§ YOUR TASK:
Rewrite the stretch of material from the line containing "Is it true that GET is 46% of the pie?" through the line containing "True or false: worst", with "key" put in place of "legend" and all else kept the same.

§ RECORDS FOR THIS EXERCISE:
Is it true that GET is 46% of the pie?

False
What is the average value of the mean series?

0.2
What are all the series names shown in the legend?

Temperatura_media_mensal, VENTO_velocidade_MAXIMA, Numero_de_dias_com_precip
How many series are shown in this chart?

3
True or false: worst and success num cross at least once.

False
--
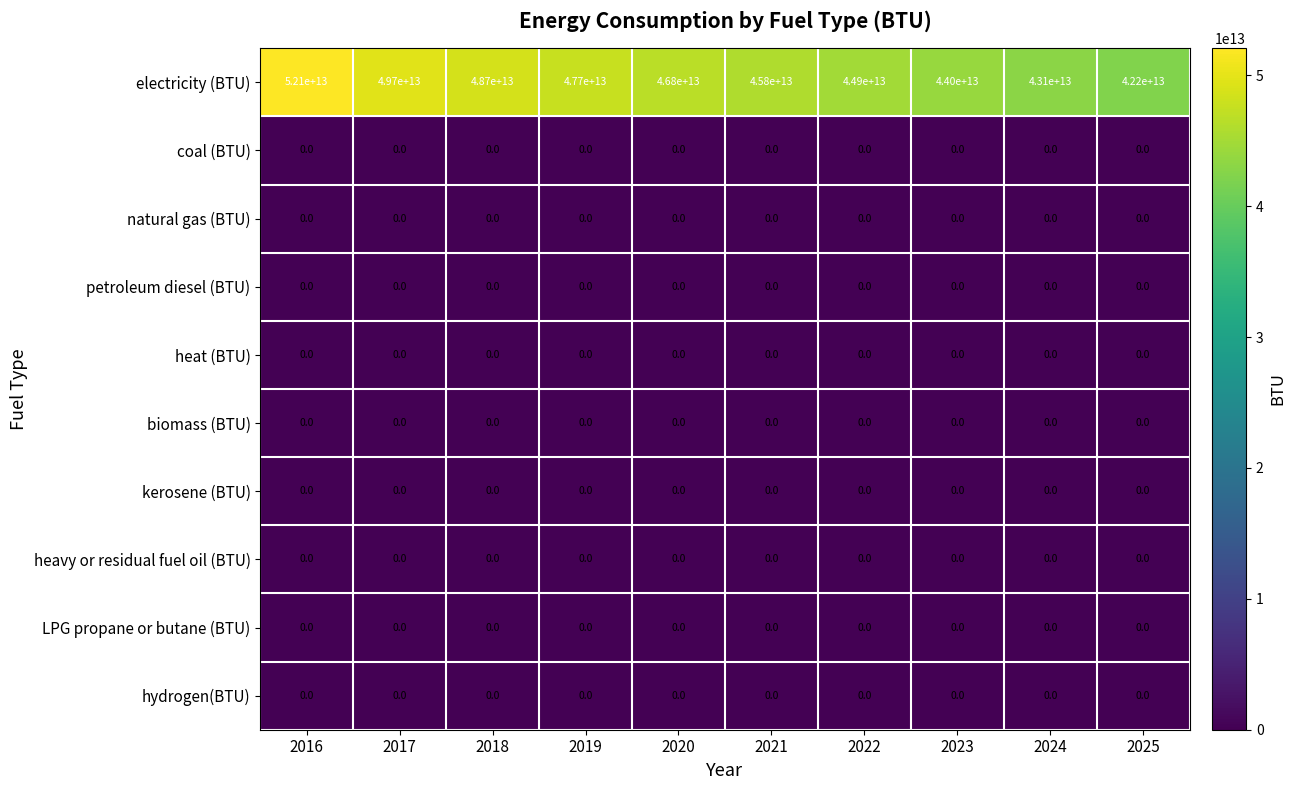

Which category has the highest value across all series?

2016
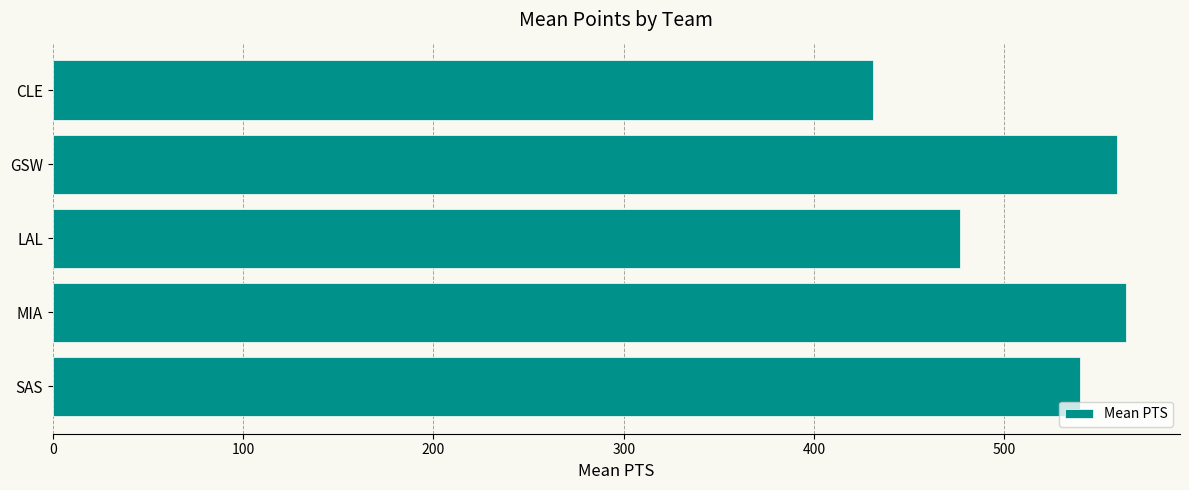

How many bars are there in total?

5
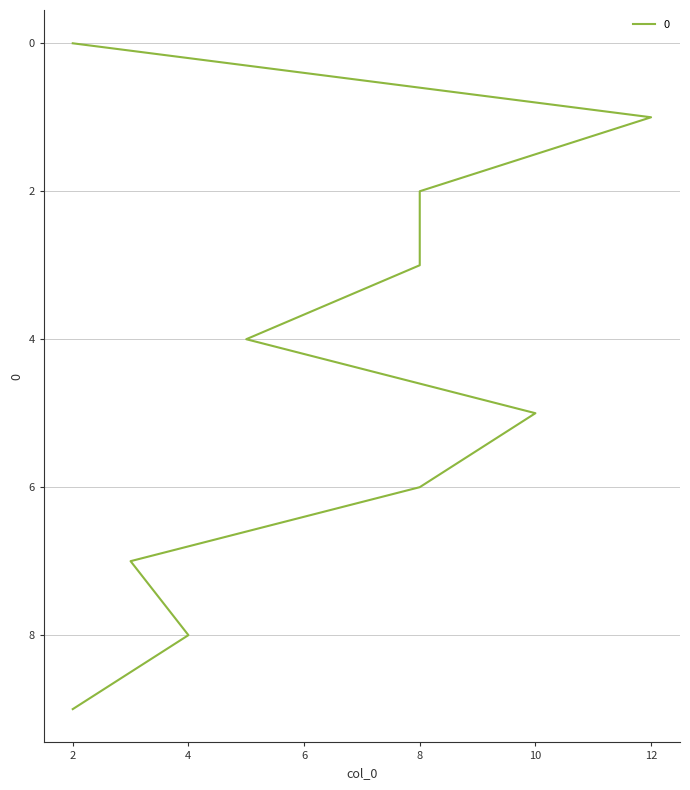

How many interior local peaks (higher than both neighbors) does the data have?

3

§ YOUR SOLUTION:
Is it true that GET is 46% of the pie?

False
What is the average value of the mean series?

0.2
What are all the series names shown in the key?

Temperatura_media_mensal, VENTO_velocidade_MAXIMA, Numero_de_dias_com_precip
How many series are shown in this chart?

3
True or false: worst and success num cross at least once.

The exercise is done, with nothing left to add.